A box contains 2 strawberry yogurts, 4 vanilla yogurts and 6 cherry yogurts.
3 yogurts are selected at random form the box. (they are not replaced)
Calculate the probability that at least 1 of the selected yogurts is a cherry yogurt.

This is how I have approached the problem. Did I get it right?

Pr. that all 3 are cherry = 6/12 x 5/11 x 4/10 = 1/11

Pr. that only 2 are cherry = 6/12 x 5/11 x 6/10 = 3/22 ( I have calculated that the P would 3/22 for all possible combinations - i.e. 1st 2 selected, last 2 selected, 1st and 3rd)

Pr. that only 1 is cherry = 6/12 x 6/11 x 5/10 = 3/22 (again, all combinations = same probability)

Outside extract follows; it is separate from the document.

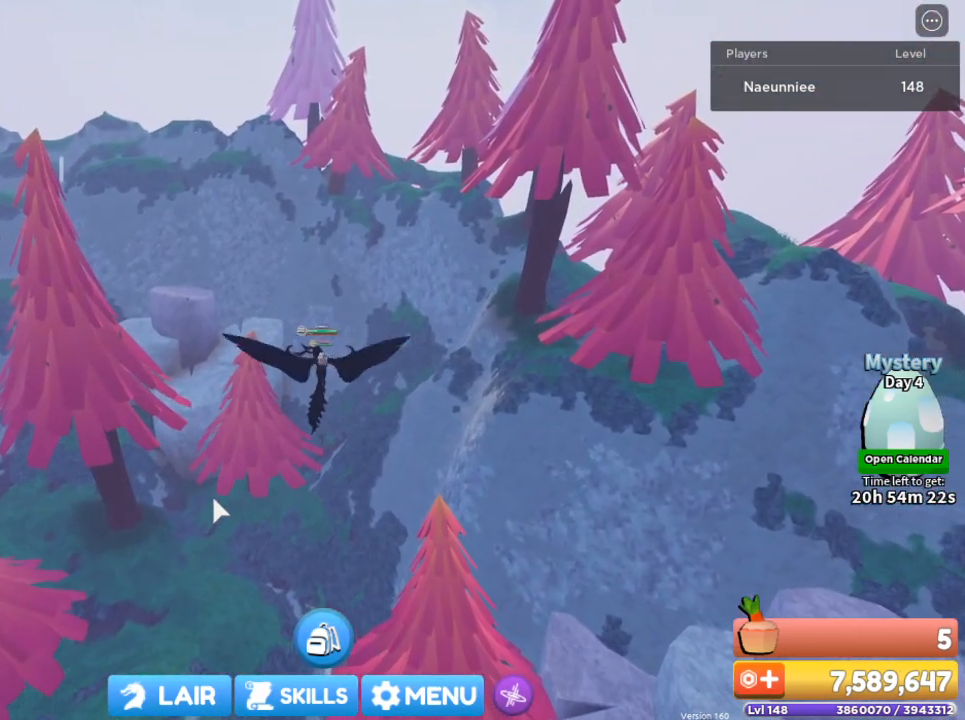
{"keys": [], "mouse": [], "events": [[167, "2", "down"], [267, "2", "up"]]}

1/11 + 3/22 + 3 /22 = 7/55

 

[jbunniii]

This way is perhaps easier:

P(at least one is a cherry yogurt) = 1 - P(none is a cherry yogurt)

P(none is a cherry yogurt) = 6/12 x 5/11 x 4/10 = 1/11

Thus

P(at least one is a cherry yogurt) = 1 - 1/11 = 10/11

Since this does not match your answer, we can conclude that at least one of your probabilities is incorrect.

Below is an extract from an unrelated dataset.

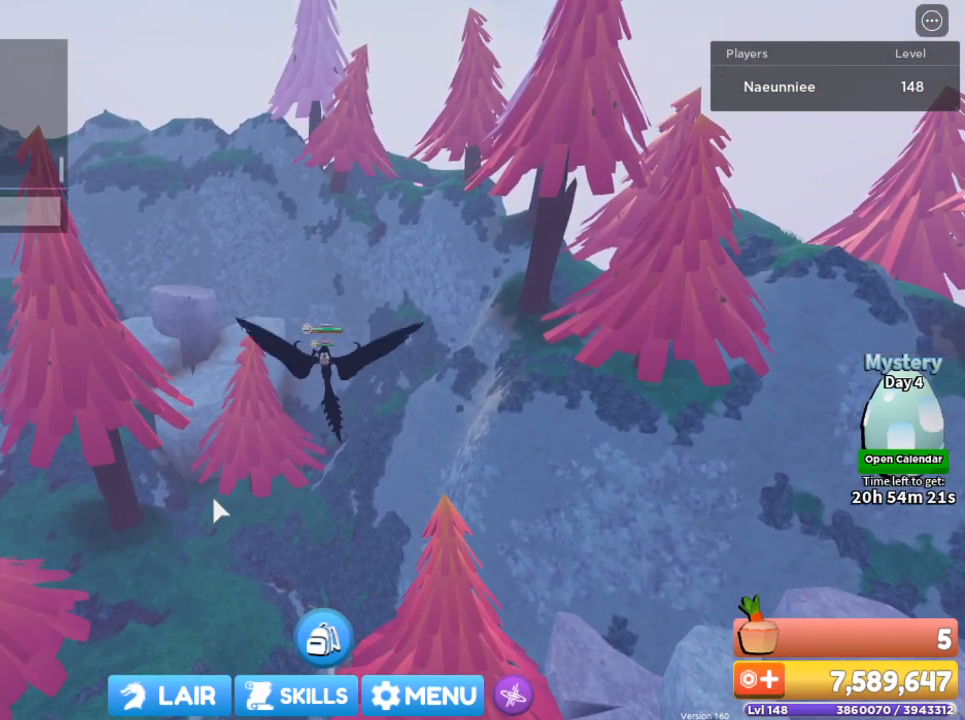
{"keys": [], "mouse": [], "events": []}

Your P(all 3 are cherry) is fine, so the error is with one (or both) of the other two.

 

[jbunniii]

OK, I see the problem.

P(exactly 1 is a cherry yogurt) =

P(1st is cherry, 2nd is not, 3rd is not) +
P(1st is not, 2nd is cherry, 3rd is not) +
P(1st is not, 2nd is not, 3rd is cherry)

EACH of these terms has probability 3/22 (as you calculated).

You have a similar error with P(exactly 2 are cherry yogurts).